To emphasize: note that the teeth face this way on one end and that way on the other! You might want to butt the ends together, but I’m not sure I could get the taper thin enough in the middle that way. You want to cut about halfway through the width of the teeth, too, because they must overlap in the finished joint.
I use a homebrew resistance soldering gadget, but a honkin’ big soldering gun might work. In any event, solder foil works better than solder wire, so I put a snippet of Brownell’s Hi-Force 44 4% silver solder (far more expensive now than when I bought that 1-lb spool long ago) in a stainless-steel sleeve and massage it with a hammer. Crude, but effective: the point is to keep the solder clean, which doesn’t happen when you just whack it on the anvil.
However you do the joint, you must align the blade ends so they’re collinear: you do not want a kink in the middle of the blade. This setup reflects my soldering gear: a graphite slab clamped to a brass plate caught in the vise, an aluminum channel for alignment, and a pair of battery clamps to hold the blade in place. I apply paste flux to both sides of the joint and poke the solder foil into the flux, too. If you squint, you can see the trimmed-to-fit solder foil lying atop the scarfed edge.

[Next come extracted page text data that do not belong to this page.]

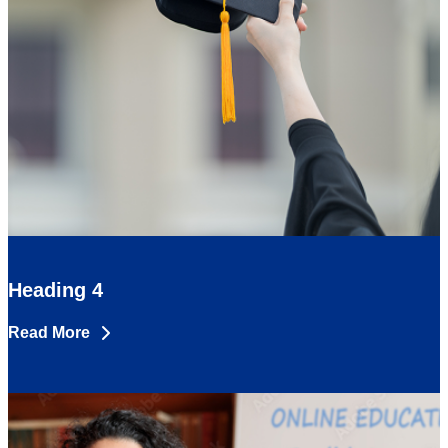
Heading 4
Read More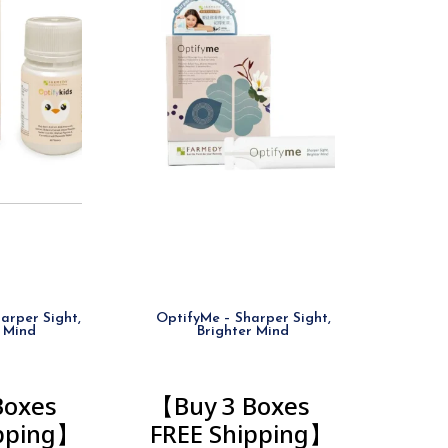
arper Sight,
OptifyMe – Sharper Sight,
 Mind
Brighter Mind
Boxes
【Buy 3 Boxes
ipping】
FREE Shipping】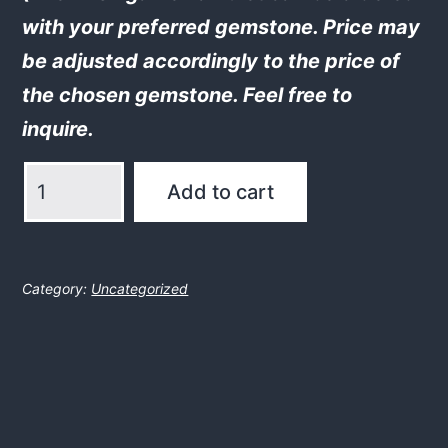
with your preferred gemstone. Price may
be adjusted accordingly to the price of
the chosen gemstone. Feel free to
inquire.
Brisingamen
Add to cart
amulet
w.
moonstone
Category:
Uncategorized
quantity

Slide the right side over the left, make sure the teeth on both ends overlay each other, clamp in place, check the alignment, and apply heat. This is a slightly staged shot showing the carbon gouging rod in position well after the joint has solidified. The key advantage of resistance soldering is having a footswitch so you can hold everything in position while the joint cools.
Clamp the finished blade to the vise and thin both sides to the width of the rest of the blade. If you’ve done a better job of scarfing than I usually do, this is just a matter of tapering the edge a bit. The pic shows the first surface I thinned, so there’s some flux hanging in the teeth. That’ll vanish as you cut if you don’t clear it off while thinning.
The end result should look like this, as seen from the victim’s position in the bandsaw: no lumps, no bumps, nothing sticking out on either side.
The whole process takes about half an hour, what with clearing space on the workbench, setting up the soldering gear, deploying the Dremel tool, and cleaning up a bit afterward. That would be crazy in a production environment, which is why they have blade welders bolted to the side of the bandsaws, but it’s OK for something I do every few years.
I formerly used a propane torch and a fixture to align the pieces, but the resistance soldering unit eliminates the flame and delivers a much better result because it compresses the joint while the solder cools.